* DESCRIPTION OF THE TASK
Gather every line in the data below containing the word "that", and copy each of those lines in full.
Segment Open
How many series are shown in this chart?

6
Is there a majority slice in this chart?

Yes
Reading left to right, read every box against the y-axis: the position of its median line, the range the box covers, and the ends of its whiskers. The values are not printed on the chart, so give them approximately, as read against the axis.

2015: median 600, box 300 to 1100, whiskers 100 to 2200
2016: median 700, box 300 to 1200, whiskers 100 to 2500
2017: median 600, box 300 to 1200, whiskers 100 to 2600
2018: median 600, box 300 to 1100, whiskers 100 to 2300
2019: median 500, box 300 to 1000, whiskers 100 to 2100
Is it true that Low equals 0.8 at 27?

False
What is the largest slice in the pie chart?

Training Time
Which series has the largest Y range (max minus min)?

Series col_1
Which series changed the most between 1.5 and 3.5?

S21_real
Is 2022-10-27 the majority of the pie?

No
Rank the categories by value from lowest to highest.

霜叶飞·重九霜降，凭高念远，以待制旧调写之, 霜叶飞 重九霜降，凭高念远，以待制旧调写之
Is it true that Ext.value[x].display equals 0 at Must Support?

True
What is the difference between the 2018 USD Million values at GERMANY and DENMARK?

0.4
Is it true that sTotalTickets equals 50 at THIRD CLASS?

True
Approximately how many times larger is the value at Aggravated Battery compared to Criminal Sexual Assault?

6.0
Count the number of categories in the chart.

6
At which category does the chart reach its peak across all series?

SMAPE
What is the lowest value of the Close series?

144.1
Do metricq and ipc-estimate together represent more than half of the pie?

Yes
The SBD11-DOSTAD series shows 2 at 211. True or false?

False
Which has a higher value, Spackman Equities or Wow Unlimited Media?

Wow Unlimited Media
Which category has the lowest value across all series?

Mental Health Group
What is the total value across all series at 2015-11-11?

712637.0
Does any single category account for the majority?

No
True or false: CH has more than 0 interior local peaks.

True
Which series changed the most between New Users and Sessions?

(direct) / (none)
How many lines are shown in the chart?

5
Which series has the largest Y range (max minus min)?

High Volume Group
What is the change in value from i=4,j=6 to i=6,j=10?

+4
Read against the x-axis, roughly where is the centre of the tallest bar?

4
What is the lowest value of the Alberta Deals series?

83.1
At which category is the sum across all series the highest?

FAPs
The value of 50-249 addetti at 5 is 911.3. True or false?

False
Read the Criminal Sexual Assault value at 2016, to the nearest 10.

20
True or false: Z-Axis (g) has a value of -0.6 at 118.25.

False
Segment Closed
* REPLY
Is it true that Low equals 0.8 at 27?
Is it true that Ext.value[x].display equals 0 at Must Support?
Is it true that sTotalTickets equals 50 at THIRD CLASS?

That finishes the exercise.